" I wanna free fall out into nothing
Gonna leave this world for awhile
And I'm free.
- Tom Petty
My head is currently compartmentalising :)
I love winter. Its clamminess and its smells. Its warm, flab-masking jackets. Hot coffee on a cold night. I love all of this to itty-bitty pieces.
I liked Spirited Away. It was so dreamy. Like you accidentally stumbled into someone's life and then started living it. They should make movies like this and kill whoever made Ugly Truth.
Cant write anymore. My mojo's gone. I stared at the words Statement of Purpose for multiple hours and came up with great shiny gobs of nothing. Why do they make us do things that are hopelessly irrelevant?
I have a job now. This is a weird feeling. Someone heard me talk and then seemed eager to have me work with/for them. What? How? Huh?
Oh and the weird bit is that I feel coldly neutral.This changes not one tiny atom in my increasingly meandering sort of life.
Not dealing with problems apparently does not make them go away. I'm appalled. My entire approach towards life is sadly flawed.
Its been that sort of week. You know, the kind when each day is staggeringly worse than the last.

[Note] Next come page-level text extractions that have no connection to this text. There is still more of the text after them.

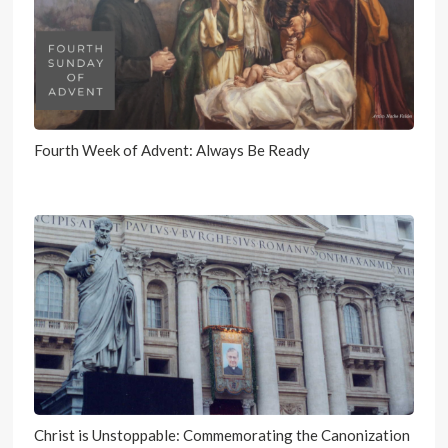
Fourth Week of Advent: Always Be Ready
Christ is Unstoppable: Commemorating the Canonization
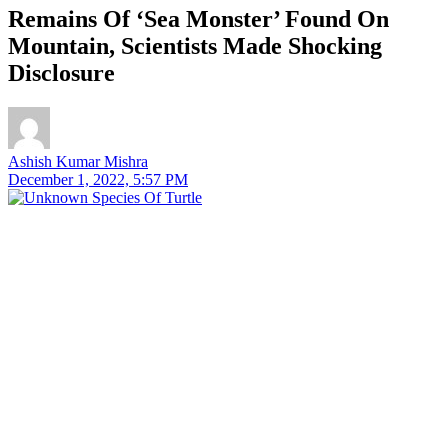
Remains Of ‘Sea Monster’ Found On
Mountain, Scientists Made Shocking
Disclosure
Ashish Kumar Mishra
December 1, 2022, 5:57 PM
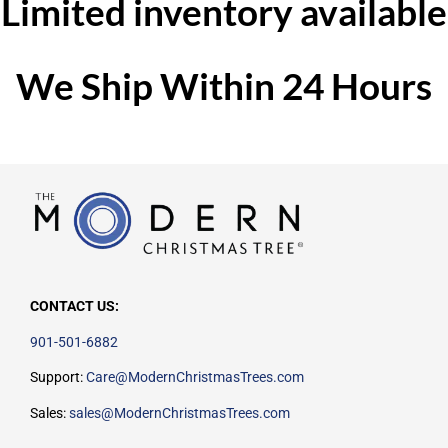
Limited inventory available
We Ship Within 24 Hours
CONTACT US:
901-501-6882
Support:
Care@ModernChristmasTrees.com
Sales:
sales@ModernChristmasTrees.com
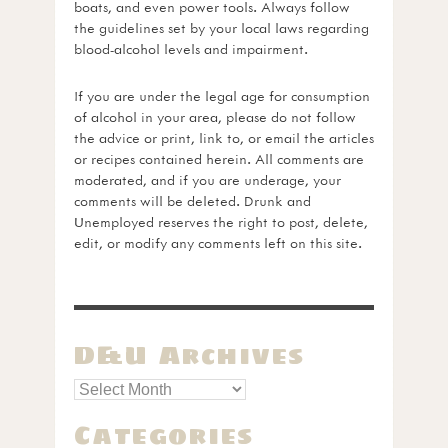
boats, and even power tools. Always follow
the guidelines set by your local laws regarding
blood-alcohol levels and impairment.
If you are under the legal age for consumption
of alcohol in your area, please do not follow
the advice or print, link to, or email the articles
or recipes contained herein. All comments are
moderated, and if you are underage, your
comments will be deleted. Drunk and
Unemployed reserves the right to post, delete,
edit, or modify any comments left on this site.
D&U Archives
Categories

When invisible fingers are being flipped at you from the sky and your knees are about to grind themselves into nothingness after 6 hours kneeling in front of a topo glass and 4 flights in cramped seats.

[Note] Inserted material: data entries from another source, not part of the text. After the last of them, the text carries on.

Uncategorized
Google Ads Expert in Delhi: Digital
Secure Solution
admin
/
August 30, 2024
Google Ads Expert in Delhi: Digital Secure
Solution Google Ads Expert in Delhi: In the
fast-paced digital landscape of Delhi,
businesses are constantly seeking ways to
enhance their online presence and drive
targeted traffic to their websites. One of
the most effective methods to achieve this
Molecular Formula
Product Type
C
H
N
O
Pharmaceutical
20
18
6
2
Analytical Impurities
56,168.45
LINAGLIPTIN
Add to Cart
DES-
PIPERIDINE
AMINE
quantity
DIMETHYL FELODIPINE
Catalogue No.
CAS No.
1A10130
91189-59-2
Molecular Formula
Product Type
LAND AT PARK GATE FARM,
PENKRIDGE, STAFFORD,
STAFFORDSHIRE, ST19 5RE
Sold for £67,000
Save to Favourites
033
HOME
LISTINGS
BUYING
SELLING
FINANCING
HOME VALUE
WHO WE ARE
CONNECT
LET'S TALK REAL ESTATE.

I think nihilism might be the answer. None of this matters right now and the rest is all crap anyway. I think I get the Platypus of Doom on this one. Be careful what you wish for. On the off chance that you end up getting it and then wondering why the fuck was it so important in the first place.

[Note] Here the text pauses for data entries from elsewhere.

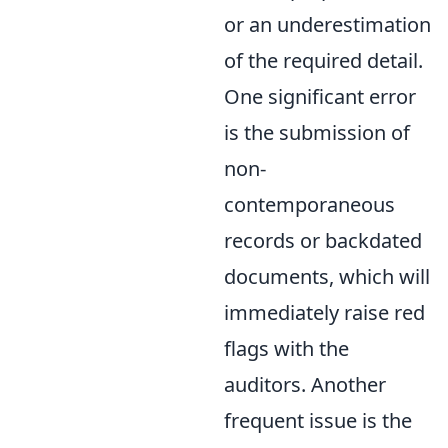
or an underestimation
of the required detail.
One significant error
is the submission of
non-
contemporaneous
records or backdated
documents, which will
immediately raise red
flags with the
auditors. Another
frequent issue is the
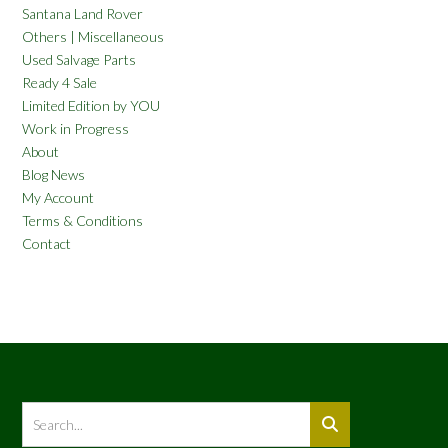
Santana Land Rover
Others | Miscellaneous
Used Salvage Parts
Ready 4 Sale
Limited Edition by YOU
Work in Progress
About
Blog News
My Account
Terms & Conditions
Contact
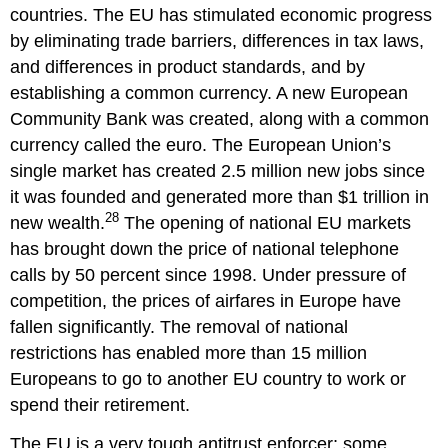
countries. The EU has stimulated economic progress
by eliminating trade barriers, differences in tax laws,
and differences in product standards, and by
establishing a common currency. A new European
Community Bank was created, along with a common
currency called the euro. The European Union’s
single market has created 2.5 million new jobs since
it was founded and generated more than $1 trillion in
28
new wealth.
The opening of national EU markets
has brought down the price of national telephone
calls by 50 percent since 1998. Under pressure of
competition, the prices of airfares in Europe have
fallen significantly. The removal of national
restrictions has enabled more than 15 million
Europeans to go to another EU country to work or
spend their retirement.
The EU is a very tough antitrust enforcer; some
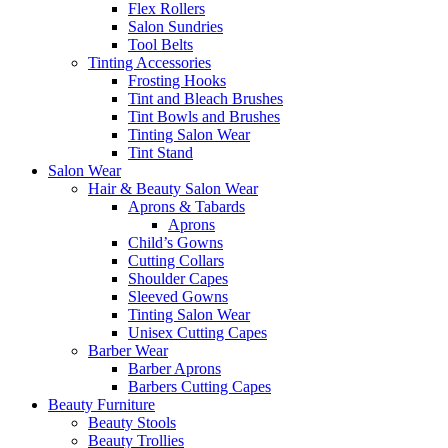
Flex Rollers
Salon Sundries
Tool Belts
Tinting Accessories
Frosting Hooks
Tint and Bleach Brushes
Tint Bowls and Brushes
Tinting Salon Wear
Tint Stand
Salon Wear
Hair & Beauty Salon Wear
Aprons & Tabards
Aprons
Child’s Gowns
Cutting Collars
Shoulder Capes
Sleeved Gowns
Tinting Salon Wear
Unisex Cutting Capes
Barber Wear
Barber Aprons
Barbers Cutting Capes
Beauty Furniture
Beauty Stools
Beauty Trollies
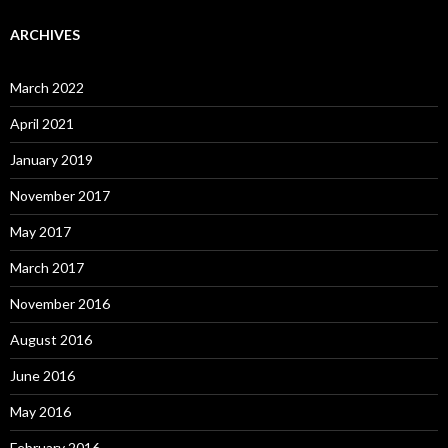
ARCHIVES
March 2022
April 2021
January 2019
November 2017
May 2017
March 2017
November 2016
August 2016
June 2016
May 2016
February 2016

Yeah so the week that was: a job interview, Muchi, three days without my phone, Muchi, 40,000 assignments(i swear im not kidding. Sadistic bastards), Muchi, drawing sheets, Muchi, applications,Muchi, mailing gianormus packages home,Muchi, worried mum, Muchi, cold fingers.
My free fall sort of approach to things sucks. I recommend it strongly if you to experience the mental equivalent of a vibrantly pink rock smashing your skull.
Agnes Mendonca is in a relationship with Suchismita Mohapatra.